Ottenere una quantità adeguata di acidi grassi essenziali attraverso la dieta è molto semplice grazie ad alimenti come il pesce, i semi di lino e l'olio d'oliva. Ricco di Omega 6 e Omega 3, l'olio d'oliva è un'ottima scelta di olio vegetale per aumentare l'assunzione di grassi che favoriscono l'azione antinfiammatoria, particolarmente preziosa dato che per molte persone il pesce potrebbe non essere un alimento che scelgono di mangiare regolarmente.
Ma se consumi molto olio d'oliva, ti impegni a mantenere un intestino sano e ti ritrovi comunque ad affrontare problemi di pelle, ecco un altro fattore che potrebbe essere responsabile: la tua situazione abitativa. Esatto, i tuoi coinquilini potrebbero essere la causa della tua acne.
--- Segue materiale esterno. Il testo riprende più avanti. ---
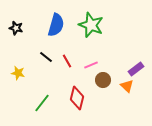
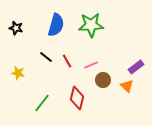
green star: rotated 25 degrees counterclockwise
purple rectangle: moved 2 px up
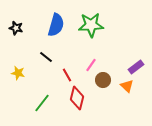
red line: moved 14 px down
pink line: rotated 32 degrees counterclockwise
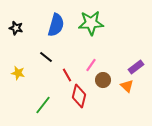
green star: moved 2 px up
red diamond: moved 2 px right, 2 px up
green line: moved 1 px right, 2 px down
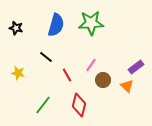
red diamond: moved 9 px down
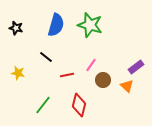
green star: moved 1 px left, 2 px down; rotated 20 degrees clockwise
red line: rotated 72 degrees counterclockwise
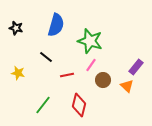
green star: moved 16 px down
purple rectangle: rotated 14 degrees counterclockwise
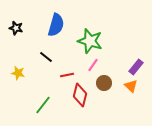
pink line: moved 2 px right
brown circle: moved 1 px right, 3 px down
orange triangle: moved 4 px right
red diamond: moved 1 px right, 10 px up
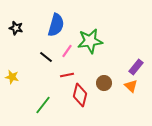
green star: rotated 25 degrees counterclockwise
pink line: moved 26 px left, 14 px up
yellow star: moved 6 px left, 4 px down
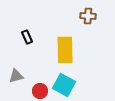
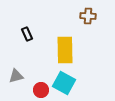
black rectangle: moved 3 px up
cyan square: moved 2 px up
red circle: moved 1 px right, 1 px up
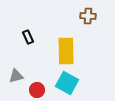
black rectangle: moved 1 px right, 3 px down
yellow rectangle: moved 1 px right, 1 px down
cyan square: moved 3 px right
red circle: moved 4 px left
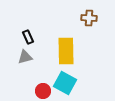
brown cross: moved 1 px right, 2 px down
gray triangle: moved 9 px right, 19 px up
cyan square: moved 2 px left
red circle: moved 6 px right, 1 px down
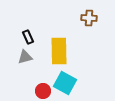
yellow rectangle: moved 7 px left
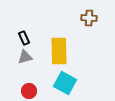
black rectangle: moved 4 px left, 1 px down
red circle: moved 14 px left
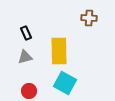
black rectangle: moved 2 px right, 5 px up
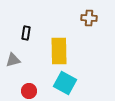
black rectangle: rotated 32 degrees clockwise
gray triangle: moved 12 px left, 3 px down
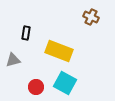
brown cross: moved 2 px right, 1 px up; rotated 21 degrees clockwise
yellow rectangle: rotated 68 degrees counterclockwise
red circle: moved 7 px right, 4 px up
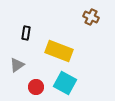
gray triangle: moved 4 px right, 5 px down; rotated 21 degrees counterclockwise
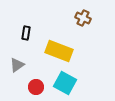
brown cross: moved 8 px left, 1 px down
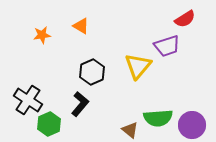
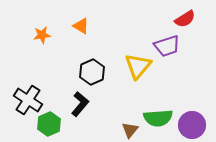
brown triangle: rotated 30 degrees clockwise
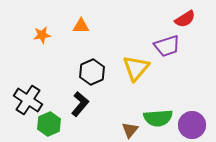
orange triangle: rotated 30 degrees counterclockwise
yellow triangle: moved 2 px left, 2 px down
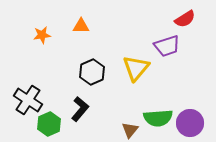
black L-shape: moved 5 px down
purple circle: moved 2 px left, 2 px up
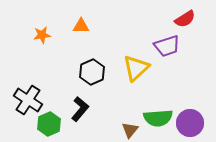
yellow triangle: rotated 8 degrees clockwise
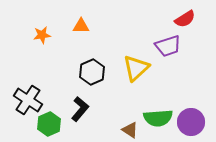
purple trapezoid: moved 1 px right
purple circle: moved 1 px right, 1 px up
brown triangle: rotated 36 degrees counterclockwise
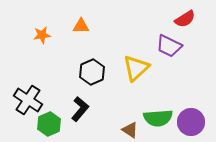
purple trapezoid: moved 1 px right; rotated 44 degrees clockwise
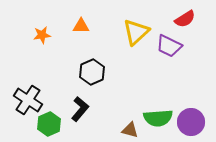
yellow triangle: moved 36 px up
brown triangle: rotated 18 degrees counterclockwise
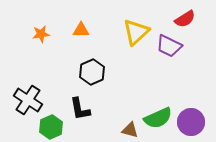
orange triangle: moved 4 px down
orange star: moved 1 px left, 1 px up
black L-shape: rotated 130 degrees clockwise
green semicircle: rotated 20 degrees counterclockwise
green hexagon: moved 2 px right, 3 px down
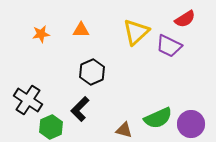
black L-shape: rotated 55 degrees clockwise
purple circle: moved 2 px down
brown triangle: moved 6 px left
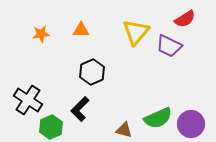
yellow triangle: rotated 8 degrees counterclockwise
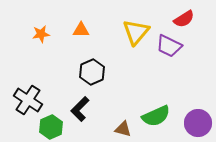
red semicircle: moved 1 px left
green semicircle: moved 2 px left, 2 px up
purple circle: moved 7 px right, 1 px up
brown triangle: moved 1 px left, 1 px up
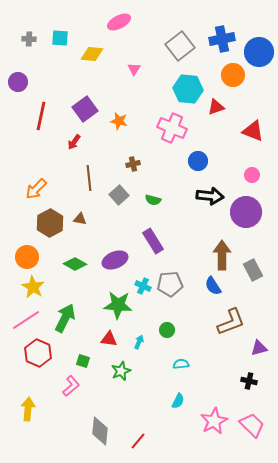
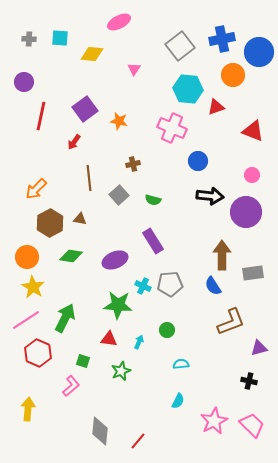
purple circle at (18, 82): moved 6 px right
green diamond at (75, 264): moved 4 px left, 8 px up; rotated 20 degrees counterclockwise
gray rectangle at (253, 270): moved 3 px down; rotated 70 degrees counterclockwise
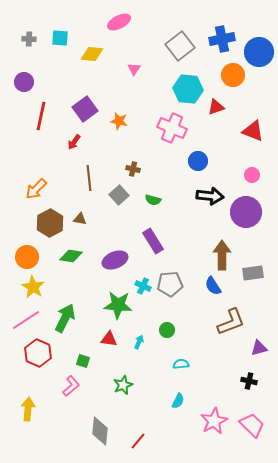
brown cross at (133, 164): moved 5 px down; rotated 24 degrees clockwise
green star at (121, 371): moved 2 px right, 14 px down
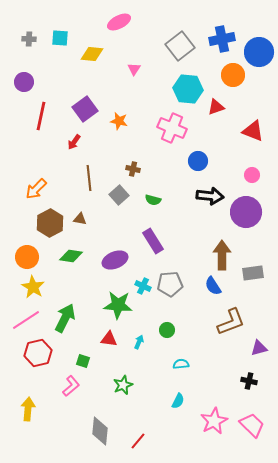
red hexagon at (38, 353): rotated 24 degrees clockwise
Uno studio recente ha dimostrato che la composizione del nucleo familiare è associata a cambiamenti nel microbiota cutaneo.
Primo nel suo genere, lo studio ha esaminato la relazione tra l'ambiente microbico del residente, dei suoi coinquilini e di altre persone non conviventi, osservando come queste interazioni fisiche o la loro assenza possano influenzare la salute della pelle. I ricercatori hanno dimostrato che la composizione del nucleo familiare è correlata a determinati tipi di batteri e ai cambiamenti nella diversità batterica della pelle, e che ciò può avere un impatto sia positivo che negativo sul residente.
Sebbene siano necessarie ulteriori ricerche per specificare come garantire direttamente che l'effetto dei conviventi sia benefico e non la causa di eruzioni cutanee, il fondamento di questa ricerca, che dimostra che esiste un impatto sulla nostra salute cutanea basato sulle nostre interazioni umane quotidiane, è fondamentale. Offre ampio spazio per l'espansione e ulteriori ricerche mentre cerchiamo di capire come ottenere e mantenere una salute cutanea ottimale.
Che sia attraverso un maggiore consumo di grassi, migliori relazioni con i coinquilini o uno sforzo più dedicato a massimizzare la salute intestinale basata su prebiotici e probiotici, essere consapevoli delle condizioni della propria pelle e dei fattori ambientali, così come del proprio profilo alimentare quotidiano, è il primo passo per raggiungere una salute della pelle ottimale.